Nous sommes face à un réel problème: à mesure que le temps passe et que le nombre de personnes qui ont vécu la Seconde Guerre mondiale s’amenuise, comment évoquer les atrocités qui ont été commises? Comment raconter l’histoire de ceux qui les ont subies d’une manière qui soit suffisamment parlante pour éviter que notre sombre passé ne se répète?

Se souvenir, ce n’est pas simplement accomplir un acte de respect à l’égard de ceux qui ont souffert, c’est aussi mettre en place l’une de nos plus grandes protections contre la résurgence de la violence engendrée par les préjugés et la haine.

Ceci est vrai pour toutes les victimes de l’holocauste, pour le peuple juif d’abord, et les six millions d’individus qui ont été exterminés. C’est également vrai pour les autres groupes persécutés, dont les Roms, les personnes handicapées, les témoins de Jéhovah et les homosexuels.

Pour ces groupes, le défi a été d’autant plus difficile à relever: ils ont dû lutter pour leur droit d’être inscrits dans la mémoire de l’humanité.

Le grand public n’a pas encore pris pleinement conscience de ce que fut le sort des Européens homosexuels envoyés dans les camps de concentration nazis. Les survivants qui en ont parlé l’ont fait rarement et à intervalles espacés, souvent réduits au silence par la peur ou la honte. Collectivement, on ne s’est guère préoccupé de raconter leur histoire.

Ce n’est que grâce aux travaux de pionniers comme ceux d’historiens spécialisés et de militants que la vérité a été mise au jour, du moins partiellement. Je voudrais, à ce propos, rendre hommage à l’action des universitaires, chercheurs et associations qui ont mené ce combat et qui, pour beaucoup d’entre eux, sont représentés ici aujourd’hui.

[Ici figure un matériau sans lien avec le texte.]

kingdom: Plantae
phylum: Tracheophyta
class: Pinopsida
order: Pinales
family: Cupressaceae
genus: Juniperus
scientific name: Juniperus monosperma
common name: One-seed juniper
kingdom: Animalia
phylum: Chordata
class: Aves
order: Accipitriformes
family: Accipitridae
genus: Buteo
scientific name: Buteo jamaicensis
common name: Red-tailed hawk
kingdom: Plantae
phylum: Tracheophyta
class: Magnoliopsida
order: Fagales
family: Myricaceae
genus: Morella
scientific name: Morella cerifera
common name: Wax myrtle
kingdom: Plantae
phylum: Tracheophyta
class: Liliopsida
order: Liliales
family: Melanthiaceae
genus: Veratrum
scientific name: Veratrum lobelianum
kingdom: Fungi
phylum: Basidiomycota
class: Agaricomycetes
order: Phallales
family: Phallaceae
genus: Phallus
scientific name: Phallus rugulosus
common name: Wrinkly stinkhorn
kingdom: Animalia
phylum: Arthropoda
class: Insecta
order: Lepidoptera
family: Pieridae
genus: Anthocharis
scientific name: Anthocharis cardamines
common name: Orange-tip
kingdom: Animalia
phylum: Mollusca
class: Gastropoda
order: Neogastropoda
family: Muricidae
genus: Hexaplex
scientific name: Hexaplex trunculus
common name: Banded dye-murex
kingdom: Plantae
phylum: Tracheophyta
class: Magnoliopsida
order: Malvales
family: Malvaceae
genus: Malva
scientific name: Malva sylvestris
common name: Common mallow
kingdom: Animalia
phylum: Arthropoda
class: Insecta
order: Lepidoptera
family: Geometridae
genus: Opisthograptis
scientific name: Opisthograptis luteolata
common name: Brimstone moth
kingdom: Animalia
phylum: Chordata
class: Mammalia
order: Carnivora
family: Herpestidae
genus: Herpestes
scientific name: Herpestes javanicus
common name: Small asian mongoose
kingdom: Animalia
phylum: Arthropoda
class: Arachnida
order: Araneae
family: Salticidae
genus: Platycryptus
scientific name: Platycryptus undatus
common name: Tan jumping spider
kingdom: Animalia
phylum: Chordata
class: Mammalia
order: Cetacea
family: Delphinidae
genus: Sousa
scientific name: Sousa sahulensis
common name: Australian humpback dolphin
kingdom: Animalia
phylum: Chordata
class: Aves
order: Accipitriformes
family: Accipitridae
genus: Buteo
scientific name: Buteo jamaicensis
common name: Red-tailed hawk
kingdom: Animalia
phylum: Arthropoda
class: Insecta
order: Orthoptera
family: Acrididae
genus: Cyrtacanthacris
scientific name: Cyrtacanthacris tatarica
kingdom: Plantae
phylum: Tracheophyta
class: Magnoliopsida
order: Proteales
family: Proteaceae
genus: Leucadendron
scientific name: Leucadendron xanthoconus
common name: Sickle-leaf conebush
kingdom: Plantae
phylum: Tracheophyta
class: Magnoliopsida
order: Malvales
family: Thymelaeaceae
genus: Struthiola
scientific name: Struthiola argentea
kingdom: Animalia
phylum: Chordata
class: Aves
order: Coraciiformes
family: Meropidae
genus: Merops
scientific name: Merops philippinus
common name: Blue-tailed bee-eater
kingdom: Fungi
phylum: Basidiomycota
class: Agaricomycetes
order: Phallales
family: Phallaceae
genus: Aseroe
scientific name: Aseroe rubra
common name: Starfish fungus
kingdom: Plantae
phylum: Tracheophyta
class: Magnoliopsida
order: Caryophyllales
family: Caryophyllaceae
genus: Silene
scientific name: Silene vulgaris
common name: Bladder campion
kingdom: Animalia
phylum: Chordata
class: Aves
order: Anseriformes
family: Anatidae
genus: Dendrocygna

Nous savons à présent que de 1933 à 1945, quelque 100 000 hommes de tous les pays d’Europe – d’Autriche, de France, des Pays-Bas, de Pologne et de ce qui était alors la Tchécoslovaquie – ont été arrêtés pour la simple raison qu’ils étaient homosexuels.

Nous savons qu’environ 50 000 personnes, officiellement définies comme homosexuelles, ont été condamnées par les tribunaux. La plupart de ces hommes ont été longtemps enfermés dans des prisons ordinaires. On estime entre 5 000 et 15 000 le nombre de personnes condamnées qui ont été déportées dans des camps de concentration et ont dû porter un uniforme,  comme les autres prisonniers, marqué de signes distinctifs: il s’agissait soit d’un gros point noir et du chiffre 175 – le numéro du paragraphe du Code pénal allemand interdisant les actes homosexuels – tracés au dos de leur veste, soit, plus tard, d’un triangle rose.

Grâce aux personnes qui ont eu le courage de parler, nous connaissons à présent, quelques-unes des tragédies personnelles. Un homme du nom de Pierre Seel a été déporté dans le camp de Schirmeck à l’âge de 17 ans. Quarante ans après sa déportation et ce qu’il décrit comme une «vie rangée» d’hétérosexuel, il a révélé son homosexualité en 1982 et osé faire le récit de ses souffrances.

Lors d’une réunion de l’Association internationale des lesbiennes, gays, bisexuels, transgenres et intersexes, Pierre a expliqué que les prisonniers homosexuels dans les camps étaient non seulement en butte à une extrême brutalité de la part des gardiens, mais  aussi qu’ils devaient, de surcroît, faire face au mépris des autres détenus. Ils étaient en proie à la haine, de quelque côté qu’ils se tournent.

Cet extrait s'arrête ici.